Various comments of the PEP 393 and your patch.

"For compatibility with existing APIs, several representations
may exist in parallel; over time, this compatibility should be phased
out."
and
"For compatibility, redundant representations may be computed."

I never understood this statement: in most cases, PyUnicode_READY() replaces the Py_UNICODE* (wchar_t*) representation by a compact representation.

PyUnicode_AsUnicode(), PyUnicode_AS_UNICODE(), PyUnicode_GET_SIZE(), ... do reallocate a Py_UNICODE* string for a ready string, but I don't think that it is a usual use case. 
PyUnicode_AS_UNICODE() & friends are usually only used to build strings. So this issue should be documented in a section different than the Abstract, maybe in a Limitations section.

So even if a third party module uses the legagy Unicode API, the PEP 393 will still optimize the memory usage thanks to implicit calls to PyUnicode_READY() (done everywhere in Python source code).

In the current code, the most common case where a string has two representations is the conversion to wchar_t* on Windows. PyUnicode_AsUnicode() is used to encode arguments for the Windows Unicode API, and PyUnicode_AsUnicode() keeps the result in the wstr attribute.

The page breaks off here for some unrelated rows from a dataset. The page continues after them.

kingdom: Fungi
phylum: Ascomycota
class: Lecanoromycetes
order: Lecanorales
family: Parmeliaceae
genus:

Note: there is also the utf8 attribute which may contain a third representation if PyUnicode_AsUTF8() or PyUnicode_AsUTF8AndSize() (or the old _PyUnicode_AsString()) is called.

"Objects for which the maximum character is not given at creation time are called "legacy" objects, created through PyUnicode_FromStringAndSize(NULL, length)."

They can also be created by PyUnicode_FromUnicode().

"Resizing a Unicode string remains possible until it is finalized, generally by calling PyUnicode_READY."

I changed PyUnicode_Resize(): it is now *always* possible to resize a string. The change was required because some decoders overallocate the string, and then resize after decoding the input.

The sentence can be simply removed.

+    + 000 => str is not initialized (data are in wstr)
+    + 001 => 1 byte (Latin-1)
+    + 010 => 2 byte (UCS-2)
+    + 100 => 4 byte (UCS-4)
+    + Other values are reserved at this time.

I don't like binary numbers, I would prefer decimal numbers here. Binary was maybe useful when we used bit masks, but we are now using the C "unsigned int field:bit_size;" trick for a nicer API. With the new values, it is even easier to remember them:

 1 byte <=> kind=1
 2 bytes <=> kind=2
 4 bytes <=> kind=4

"[PyUnicode_AsUTF8] is thus identical to the existing _PyUnicode_AsString, which is removed"

_PyUnicode_AsString() does still exist and is still heavily used (66 calls). It is not documented as deprecated in What's New in Python 3.3 (but it is a private function, so nobody uses it, right?.

"This section summarizes the API additions."

PyUnicode_IS_ASCII() is missing.

PyUnicode_CHARACTER_SIZE() has been removed (use kind directly).

UCS4 utility functions:

Py_UCS4_{strlen, strcpy, strcat, strncpy, strcmp, strncpy, strcmp, strncmp, strchr, strrchr} have been removed.


"The following functions are added to the stable ABI (PEP 384), as they
are independent of the actual representation of Unicode objects: ...
... PyUnicode_WriteChar ...."

PyUnicode_WriteChar() allows to modify an immutable object, which is something specific to CPython. Well, the function does now raise an error if the string is no more modifiable (e.g. more than 1 reference to the string, the hash has already been computed, etc.), but I don't know if it should be added to the stable ABI.

"PyUnicode_AsUnicodeAndSize"

This function was added to Python 3.3 and is directly deprecated. Why adding a function to deprecate it? PyUnicode_AsUnicode() and PyUnicode_GET_SIZE() were not enough?

"Deprecations, Removals, and Incompatibilities"

Missing: PyUnicode_AS_DATA(), Py_UNICODE_strncpy, Py_UNICODE_strncmp


--

A very important point is not well explained: it is very important that a ("final") string is in its canonical representation. It means that a UCS2 string must contain at least a character bigger than U+00FF for example. Not only some optimizations rely on the canonical representation, but also some core methods of the Unicode type.

I tried to list all properties of Unicode objects in the definition of the PyASCIIbject structure. And I implemented checks in _PyUnicode_CheckConsistency(). This method is only available in debug mode.